Das Grand Théâtre ist Teil einer Theatertradition aus dem siebzehnten Jahrhundert, mit der Halle der Tripots, dann die Komödie der Rue Buffon in 1812. Seine Konstruktion spiegelt die kulturellen Ambitionen der Stadt wider, die von lokalen Persönlichkeiten wie Bürgermeister Le Compasseur de Courtivron unterstützt werden, deren Wappen den Vestibule noch schmückt. Innendekorationen, wie z.B. vegetale Basreliefs und Obstgirlanden, sowie die monumentalen Kristall Kronleuchter von Venedig, zeugen von einer Liebe zum Detail und einem faschistischen Charakter der Epoche.

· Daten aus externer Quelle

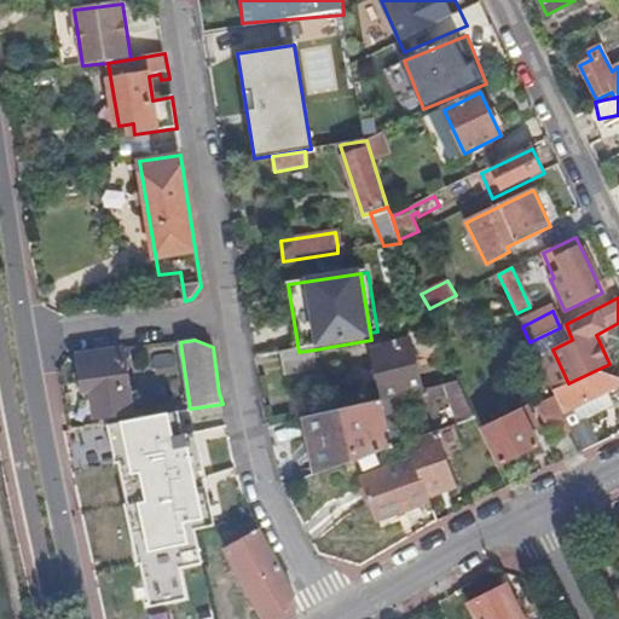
[(383,399),(422,391),(411,341),(372,350),(383,399)]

Das Theater ist heute ein Symbol des Dijon-Erbes, das Geschichte, Kunst und Innovation verbindet.

Die Integration des Grand Theatre an der Dijon Opera 2008 unter dem Label Théâtre lyrique d'intégré national seit 2017 hat seine Rolle bei der Verbreitung lyrischer und choreografischer Kunst gestärkt. Das Gebäude, im Besitz der Gemeinde, entwickelt sich weiter, um zeitgenössische Standards zu erfüllen, während seine klassische Architektur zu bewahren. Die neuesten Renovierungen, die bis 2024 geplant sind, sollen die Zugänglichkeit und die technische Leistung verbessern und so die Nachhaltigkeit dieses Schmuckstücks aus dem 19. Jahrhundert für zukünftige Generationen gewährleisten.